> [Set exercise 1]: Reproduce the listing, starting at the line that contains "family: Flatidae" and ending with the last line of the listing.

I love mathematical theories. Indeed, it is my profession to create them. But the more I pat myself on the back as I marvel at my own cleverness, the more I find myself humbled by the real world. Whatever the claims of a mathematical or statistical model, the real world always proves to be more subtle still -- immeasurably so.

A good example comes from physics. String theory (m-brane theory) was all the rage three or four years ago. And rightly so. This is the coolest geometric synthesis you have every seen in your life. Its passionate proponents (including serious scientists who ought to know better) have flooded physics journals as well as the pop science shelves with paeons to its promises.

But does it have anything to do with the real world? I do not believe that we will ever be able to answer this question. (As it stands now, it would require an atomic accelerator the size of a galaxy to test the predictions of the theory.)

I do not believe that there is a good fit between the (necessarily grossly simplified) assumptions of statistical sampling theory and the actual reality of how figure skating contests are judged. Calculating standard errors and the like, while a lot of fun (I am not being sarcastic here -- it IS a lot of fun), have validity only within the model.

I was not just toying with words when I referred to Hume. It's OK -- and, as I say, a lot of fun -- to engage in discussions within the framework of a particular model, while at the same time holding reservations about the validity of that model in the real world.

> [Given data]:
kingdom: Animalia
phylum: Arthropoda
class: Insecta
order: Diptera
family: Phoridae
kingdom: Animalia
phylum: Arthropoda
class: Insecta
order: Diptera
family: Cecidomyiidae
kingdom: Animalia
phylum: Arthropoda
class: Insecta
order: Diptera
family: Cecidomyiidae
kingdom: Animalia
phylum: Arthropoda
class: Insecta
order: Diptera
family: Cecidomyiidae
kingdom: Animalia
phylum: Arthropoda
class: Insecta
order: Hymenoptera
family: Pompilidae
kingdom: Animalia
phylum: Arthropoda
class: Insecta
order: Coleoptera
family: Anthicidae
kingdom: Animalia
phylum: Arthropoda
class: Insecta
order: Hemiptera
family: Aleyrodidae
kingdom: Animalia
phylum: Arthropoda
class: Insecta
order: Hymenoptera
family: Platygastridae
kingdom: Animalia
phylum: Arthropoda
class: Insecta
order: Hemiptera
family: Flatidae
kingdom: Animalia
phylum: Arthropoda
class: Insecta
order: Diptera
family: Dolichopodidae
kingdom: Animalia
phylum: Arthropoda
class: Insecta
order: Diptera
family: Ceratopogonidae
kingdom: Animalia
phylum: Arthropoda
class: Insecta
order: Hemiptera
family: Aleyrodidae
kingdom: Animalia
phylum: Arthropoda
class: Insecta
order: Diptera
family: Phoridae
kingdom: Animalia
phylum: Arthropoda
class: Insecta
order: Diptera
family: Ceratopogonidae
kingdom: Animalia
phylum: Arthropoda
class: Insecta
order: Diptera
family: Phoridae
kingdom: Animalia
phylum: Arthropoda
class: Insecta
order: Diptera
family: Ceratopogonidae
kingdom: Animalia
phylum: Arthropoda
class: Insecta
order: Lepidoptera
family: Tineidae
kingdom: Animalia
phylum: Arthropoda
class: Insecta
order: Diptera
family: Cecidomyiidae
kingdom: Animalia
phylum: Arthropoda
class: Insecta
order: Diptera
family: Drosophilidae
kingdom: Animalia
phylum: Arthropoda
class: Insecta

> [Set exercise 2]: Carry on the essay about mathematical models and the real world from the point where it stops.

> [Exercise response 1]:
family: Flatidae
kingdom: Animalia
phylum: Arthropoda
class: Insecta
order: Diptera
family: Dolichopodidae
kingdom: Animalia
phylum: Arthropoda
class: Insecta
order: Diptera
family: Ceratopogonidae
kingdom: Animalia
phylum: Arthropoda
class: Insecta
order: Hemiptera
family: Aleyrodidae
kingdom: Animalia
phylum: Arthropoda
class: Insecta
order: Diptera
family: Phoridae
kingdom: Animalia
phylum: Arthropoda
class: Insecta
order: Diptera
family: Ceratopogonidae
kingdom: Animalia
phylum: Arthropoda
class: Insecta
order: Diptera
family: Phoridae
kingdom: Animalia
phylum: Arthropoda
class: Insecta
order: Diptera
family: Ceratopogonidae
kingdom: Animalia
phylum: Arthropoda
class: Insecta
order: Lepidoptera
family: Tineidae
kingdom: Animalia
phylum: Arthropoda
class: Insecta
order: Diptera
family: Cecidomyiidae
kingdom: Animalia
phylum: Arthropoda
class: Insecta
order: Diptera
family: Drosophilidae
kingdom: Animalia
phylum: Arthropoda
class: Insecta

> [Exercise response 2]:
I also believe that this is not just idle sophistry. For instance, I think that there might be merit in the idea of imposing geographical constraints on judging panels -- no more than three from any natural geo-political bloc, for instance. I wish that people were discussing this instead of opining about whether or not it is meaningful to carry CoP scores out to the second decimal place. But this is a real world complication that would compromise the randomness of the draw, and thus throw a monkey wrench into calculations based on sampling theory.

I have nothing against ordinal-based judging systems. As for the CoP, I have enjoyed equally the pleasure of having all those interesting numbers to look at, and the pleasure of reading critical analyses of these numbers by the respected statistical experts that you have quoted.

I guess that's all I have to say. If you regard this exchange of ideas as a debate, well, you have a position to defend and I don't, so I guess you win. I do understand and appreciate the theoretical arguments that show why ordinal-based systems might be more trustworthy than total point systems. To me, these arguments are interesting but not sufficiently compelling as to make me go on the warpath.

Mathman
 

moyesii

Rinkside
Joined
Nov 28, 2003
I had intended to remark on your earlier comment that many of the conclusions of statistical analysis are counterintuitive. I don't think so. I think for the most part what statistics does is to provide ways to quantify things that are qualitatively obvious anyway.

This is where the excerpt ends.